Não é uma fruta brasileira. Botanicamente é conhecida como Syzygium jambos e é originária do sudeste da Ásia. Foi trazida para cá pelos portugueses. A árvore do jambo vive mais de cem anos e na época da floração há o delicioso perfume adocicado das flores. O jambo de que estamos falando não deve ser confundido com o jambo-vermelho, tão comum no nordeste, que é o Syzygium malaccensis, outra fruta exótica, proveniente da Ásia. Esses dois jambos são da mesma família botânica que engloba a goiaba, a pitanga, a jabuticaba, a uvaia e o cambuci.

Desenho: Maria Cecília Tomasi


Já o cambuci é uma fruta bem brasileira, na verdade uma fruta paulista.

Botanicamente o cambuci é chamado de Campomanesia phaea. A árvore atinge oito metros de altura, originária da Mata Atlântica na vertente da Serra do Mar que dá para o planalto da cidade de São Paulo e do próprio planalto. O cambuci, isto é, a fruta tem uma forma muito peculiar. É ovoide-romboidal, com uma crista horizontal, mais ou menos na região do seu equador, dividindo-a em duas partes: lembra a forma de um disco voador ou uma urna ou pote de água dos índios. É por esta razão que se acredita que o nome cambuci vem da palavra tupi-guarani para pote de água. A frutificação ocorre de fevereiro a abril e o fruto, com seis centímetros de diâmetro, tem casca fina verde-amarelada e polpa aquosa. Quando maduro é muito mole, partindo-se quando cai ao solo.

O cambuci é uma espécie em perigo de extinção, que era muito freqüente na cidade de São Paulo, no Largo do Cambuci. Devido a sua presença bastante comum e em sua homenagem é que foi dado o nome de Cambuci ao conhecido bairro da cidade de São Paulo. Parece que não há nenhum pé de cambuci naquele bairro hoje em dia. Mas, como cambuci também significa pote, pode ser que o nome do bairro tenha essa origem. Pouca gente conhece hoje o cambuci. Há várias árvores de cambuci no Jardim Botânico de São Paulo. A instituição prepara mudas dessa espécie para venda para quem tiver interesse.

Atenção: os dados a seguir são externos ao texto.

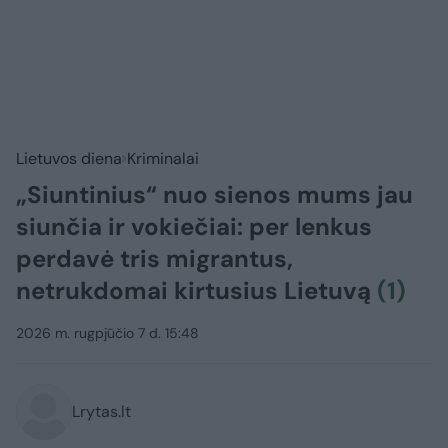
Lietuvos diena
Kriminalai
„Siuntinius“ nuo sienos mums jau
siunčia ir vokiečiai: per lenkus
perdavė tris migrantus,
netrukdomai kirtusius Lietuvą
(1)
2026 m. rugpjūčio 7 d. 15:48
Lrytas.lt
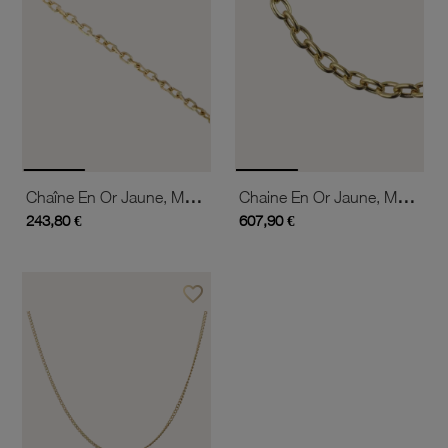
Chaîne En Or Jaune, Maille Forçat Diamantée
Chaine En Or Jaune, Maille Forçat Ovale
243,80 €
607,90 €
favorite_border
Ajouter à vos favoris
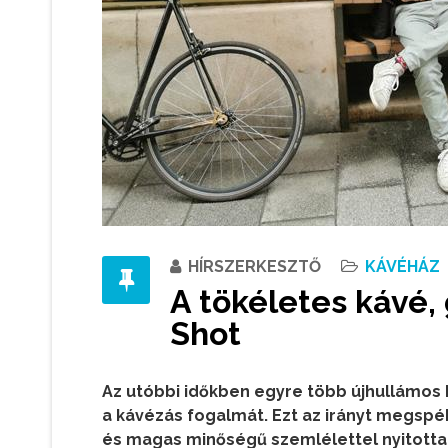
HÍRSZERKESZTŐ
KÁVÉHÁZ
A tökéletes kávé,
Shot
Az utóbbi időkben egyre több újhullámos 
a kávézás fogalmát. Ezt az irányt megsp
és magas minőségű szemlélettel nyitotta 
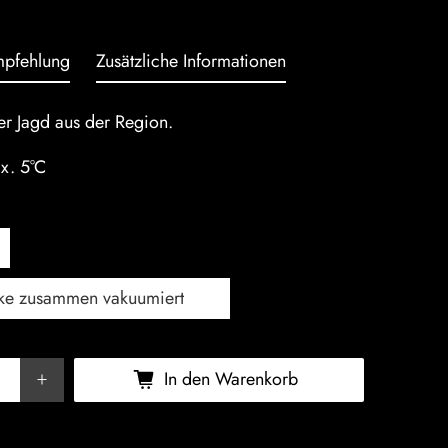
mpfehlung
Zusätzliche Informationen
er Jagd aus der Region.
x. 5°C
In den Warenkorb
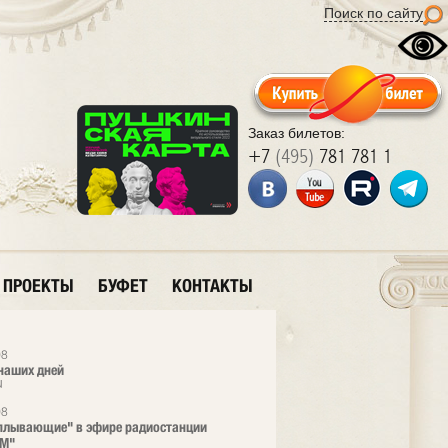
Поиск по сайту
Заказ билетов:
+7
(495)
781 781 1
ПРОЕКТЫ
БУФЕТ
КОНТАКТЫ
08
наших дней
u
08
плывающие" в эфире радиостанции
FM"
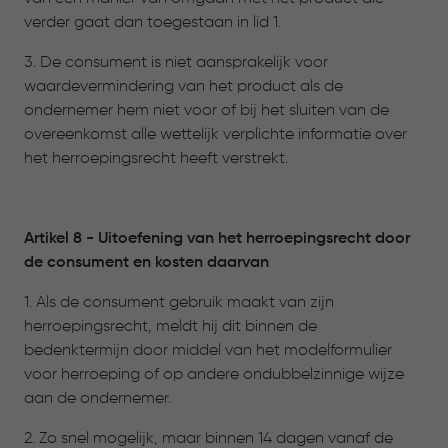
verder gaat dan toegestaan in lid 1.
3. De consument is niet aansprakelijk voor
waardevermindering van het product als de
ondernemer hem niet voor of bij het sluiten van de
overeenkomst alle wettelijk verplichte informatie over
het herroepingsrecht heeft verstrekt.
Artikel 8 - Uitoefening van het herroepingsrecht door
de consument en kosten daarvan
1. Als de consument gebruik maakt van zijn
herroepingsrecht, meldt hij dit binnen de
bedenktermijn door middel van het modelformulier
voor herroeping of op andere ondubbelzinnige wijze
aan de ondernemer.
2. Zo snel mogelijk, maar binnen 14 dagen vanaf de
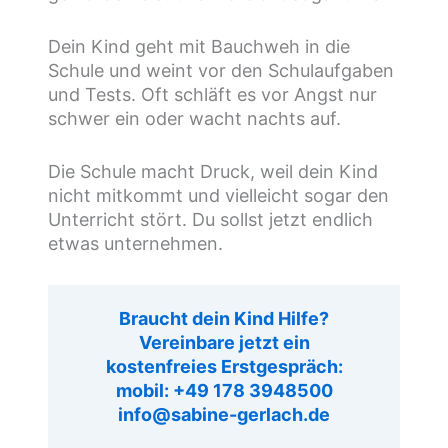
Dein Kind geht mit Bauchweh in die
Schule und weint vor den Schulaufgaben
und Tests. Oft schläft es vor Angst nur
schwer ein oder wacht nachts auf.
Die Schule macht Druck, weil dein Kind
nicht mitkommt und vielleicht sogar den
Unterricht stört. Du sollst jetzt endlich
etwas unternehmen.
Braucht dein Kind Hilfe?
Vereinbare jetzt ein
kostenfreies Erstgespräch:
mobil: +49 178 3948500
info@sabine-gerlach.de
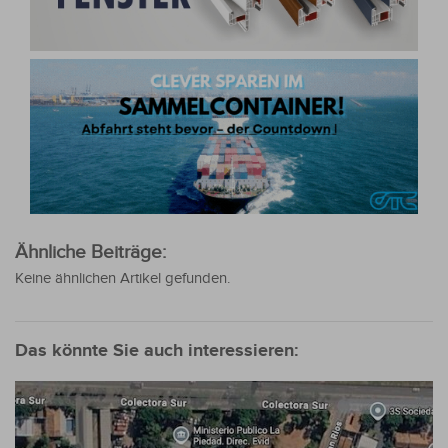
Ähnliche Beiträge:
Keine ähnlichen Artikel gefunden.
Das könnte Sie auch interessieren:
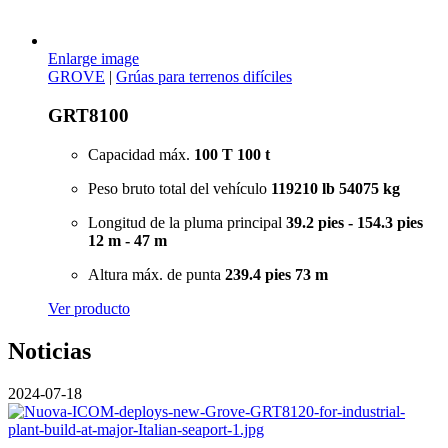
Enlarge image
GROVE
|
Grúas para terrenos difíciles
GRT8100
Capacidad máx.
100 T
100 t
Peso bruto total del vehículo
119210 lb
54075 kg
Longitud de la pluma principal
39.2 pies - 154.3 pies
12 m - 47 m
Altura máx. de punta
239.4 pies
73 m
Ver producto
Noticias
2024-07-18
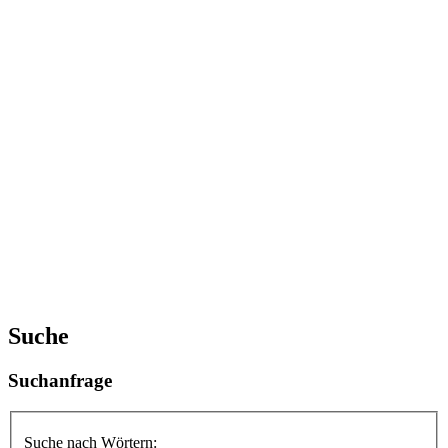
Suche
Suchanfrage
Suche nach Wörtern:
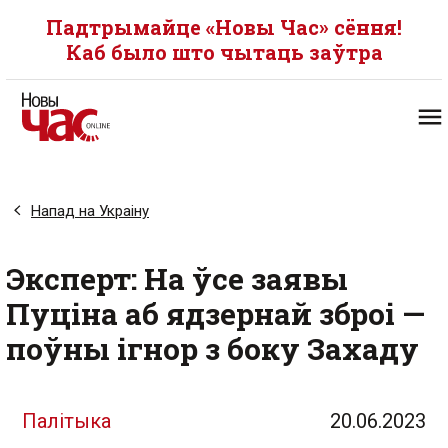
Падтрымайце «Новы Час» сёння!
Каб было што чытаць заўтра
Напад на Украіну
Эксперт: На ўсе заявы
Пуціна аб ядзернай зброі —
поўны ігнор з боку Захаду
Палітыка
20.06.2023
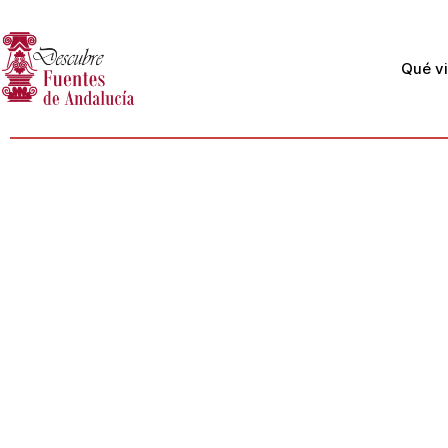
Qué vi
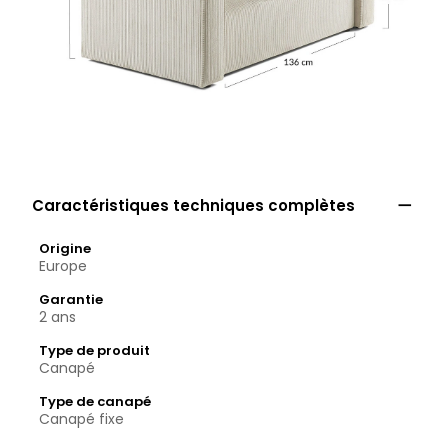

Caractéristiques techniques complètes
Origine
Europe
Garantie
2 ans
Type de produit
Canapé
Type de canapé
Canapé fixe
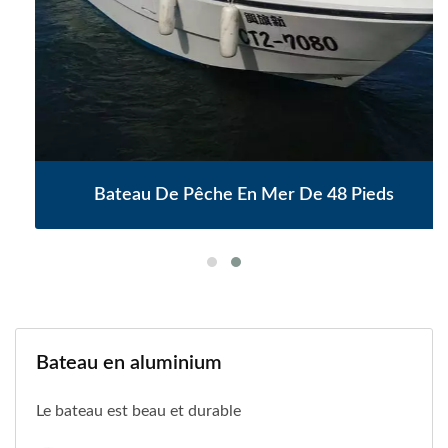
Bateau De Pêche En Mer De 48 Pieds
Bateau en aluminium
Le bateau est beau et durable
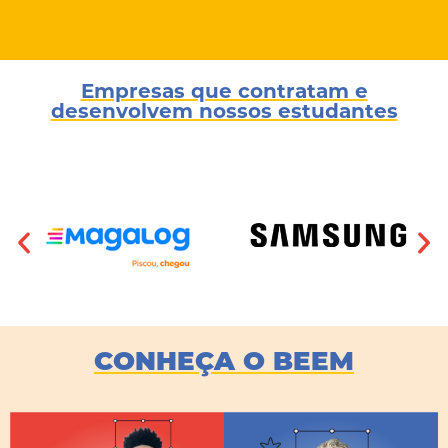
Empresas que contratam e
desenvolvem nossos estudantes
CONHEÇA O BEEM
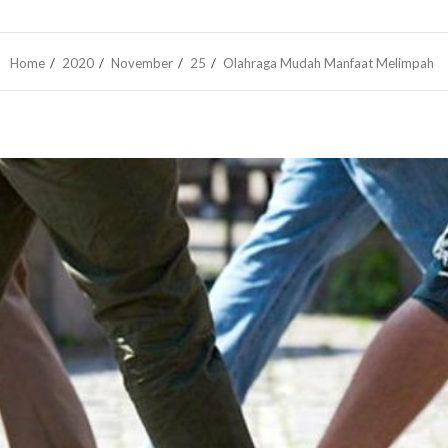
Home
2020
November
25
Olahraga Mudah Manfaat Melimpah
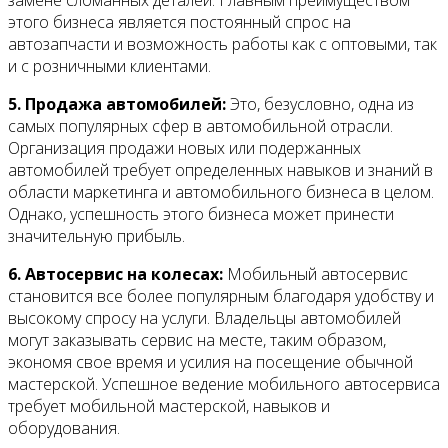
замене сломанных деталей. Главным преимуществом
этого бизнеса является постоянный спрос на
автозапчасти и возможность работы как с оптовыми, так
и с розничными клиентами.
5. Продажа автомобилей:
Это, безусловно, одна из
самых популярных сфер в автомобильной отрасли.
Организация продажи новых или подержанных
автомобилей требует определенных навыков и знаний в
области маркетинга и автомобильного бизнеса в целом.
Однако, успешность этого бизнеса может принести
значительную прибыль.
6. Автосервис на колесах:
Мобильный автосервис
становится все более популярным благодаря удобству и
высокому спросу на услуги. Владельцы автомобилей
могут заказывать сервис на месте, таким образом,
экономя свое время и усилия на посещение обычной
мастерской. Успешное ведение мобильного автосервиса
требует мобильной мастерской, навыков и
оборудования.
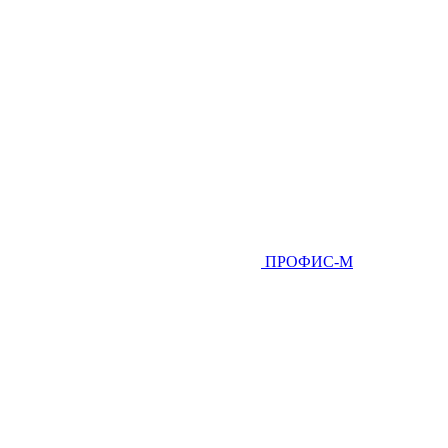
ПРОФИС-М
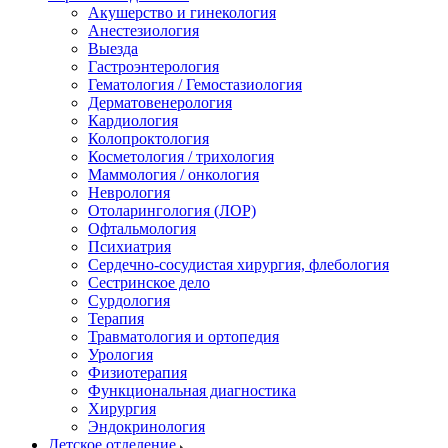
Акушерство и гинекология
Анестезиология
Выезда
Гастроэнтерология
Гематология / Гемостазиология
Дерматовенерология
Кардиология
Колопроктология
Косметология / трихология
Маммология / онкология
Неврология
Отоларингология (ЛОР)
Офтальмология
Психиатрия
Сердечно-сосудистая хирургия, флебология
Сестринское дело
Сурдология
Терапия
Травматология и ортопедия
Урология
Физиотерапия
Функциональная диагностика
Хирургия
Эндокринология
Детское отделение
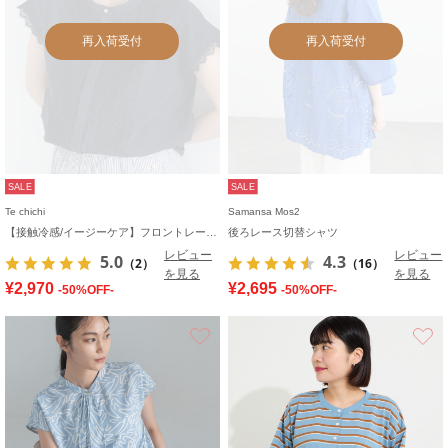
再入荷受付
再入荷受付
SALE
SALE
Te chichi
Samansa Mos2
【接触冷感/イージーケア】フロントレースフレンチスリーブブラウス
後ろレース切替シャツ
レビュー
レビュー
5.0
4.3
（2）
（16）
を見る
を見る
¥2,970
¥2,695
-50%OFF-
-50%OFF-
お気に入り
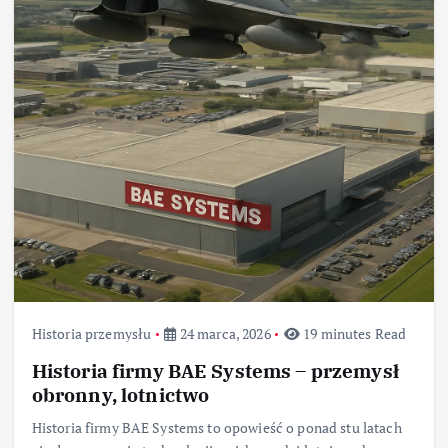
Historia przemysłu
24 marca, 2026
19 minutes Read
Historia firmy BAE Systems – przemysł
obronny, lotnictwo
Historia firmy BAE Systems to opowieść o ponad stu latach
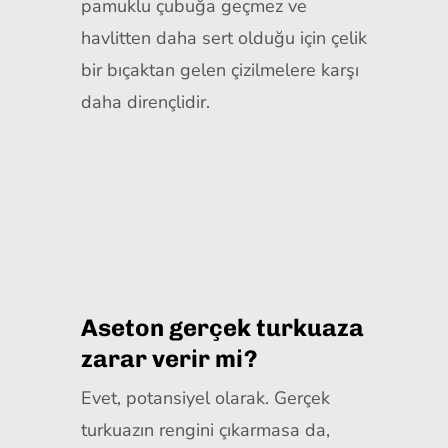
pamuklu çubuğa geçmez ve
havlitten daha sert olduğu için çelik
bir bıçaktan gelen çizilmelere karşı
daha dirençlidir.
Aseton gerçek turkuaza
zarar verir mi?
Evet, potansiyel olarak. Gerçek
turkuazın rengini çıkarmasa da,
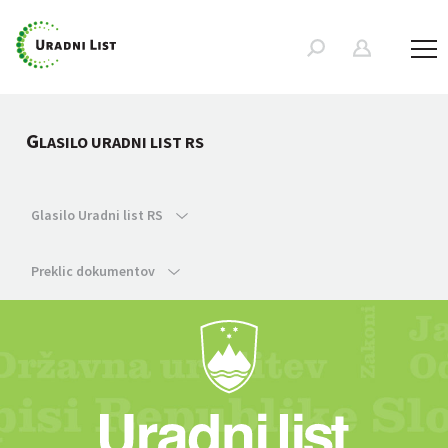
G
LASILO URADNI LIST RS
Glasilo Uradni list RS
Preklic dokumentov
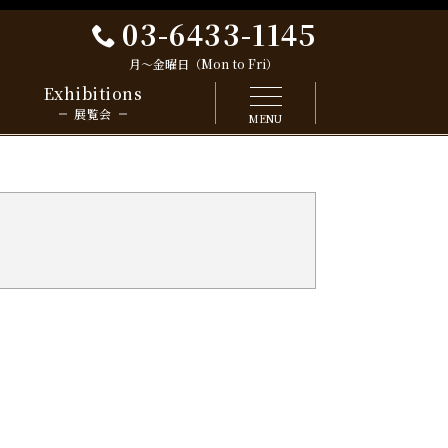
03-6433-1145
月～金曜日（Mon to Fri）
Exhibitions
展覧会
MENU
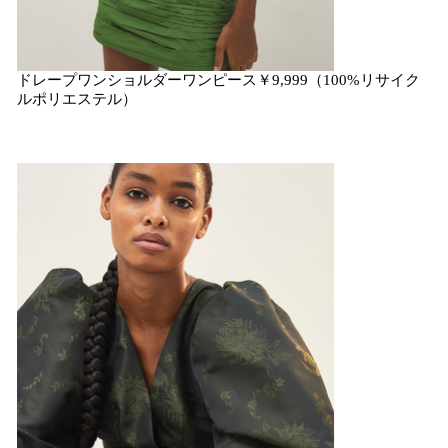
ドレープワンショルダーワンピース￥9,999（100%リサイク
ルポリエステル）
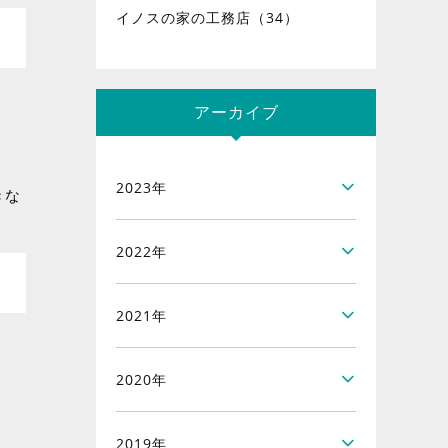
イノスの家の工務店（34）
アーカイブ
。
2023年
きな
2022年
2021年
2020年
2019年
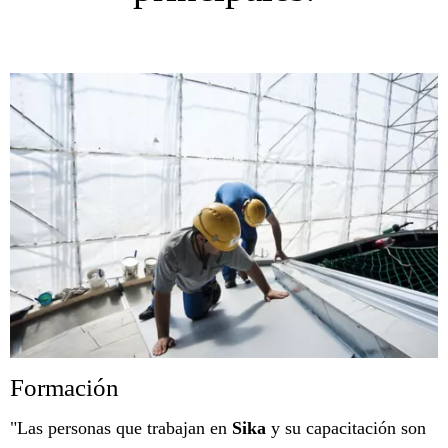
Formación
"Las personas que trabajan en
Sika
y su capacitación son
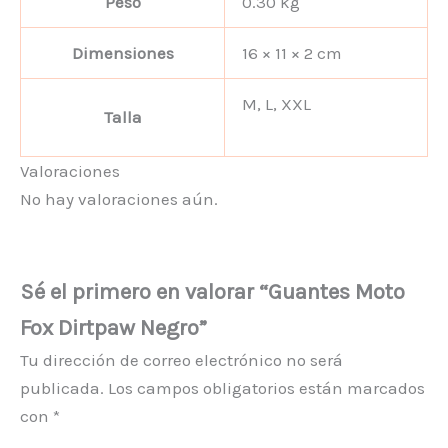
Peso
0.30 kg
Dimensiones
16 × 11 × 2 cm
M, L, XXL
Talla
Valoraciones
No hay valoraciones aún.
Sé el primero en valorar “Guantes Moto
Fox Dirtpaw Negro”
Tu dirección de correo electrónico no será
publicada.
Los campos obligatorios están marcados
con
*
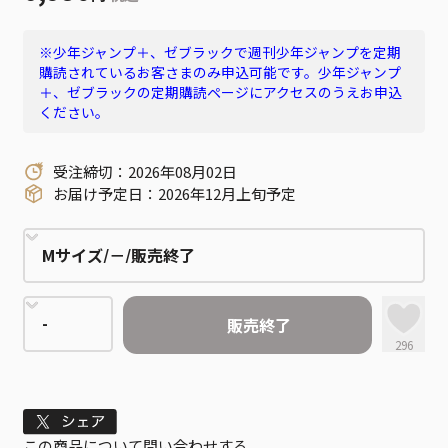
※少年ジャンプ＋、ゼブラックで週刊少年ジャンプを定期
購読されているお客さまのみ申込可能です。少年ジャンプ
＋、ゼブラックの定期購読ページにアクセスのうえお申込
ください。
受注締切：2026年08月02日
お届け予定日：2026年12月上旬予定
販売終了
296
Tweet
この商品について問い合わせする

As frutas de cambuci têm um perfume intenso, adocicado, mas de sabor ácido como o limão. Elas são muito apreciadas pelas pessoas que as conseguem. Do cambuci são feitos geléias, sorvetes, sucos, licores, maceração em bebidas alcoólicas como pinga. É apreciada também ao natural, mesmo sendo ácida. Nos tempos coloniais era feita uma infusão alcoólica em pinga das frutas do cambuci ou de uma mistura de cambuci e uvaia, a infusão ficando com aroma e paladar muito interessantes. Os pássaros são grandes apreciadores do cambuci e são responsáveis pela disseminação da espécie. As frutas não são encontradas no comércio. Fica aqui a pergunta – porque não trazer essa fruta de volta para o consumo popular? Além de termos mais uma boa fruta brasileira no comércio, a espécie não mais estaria em perigo de extinção. 

Gil Felippe é professor aposentado da Universidade Estadual de Campinas. Autor de Frutas - sabor à primeira dentada, 2005, Editora Senac – São Paulo.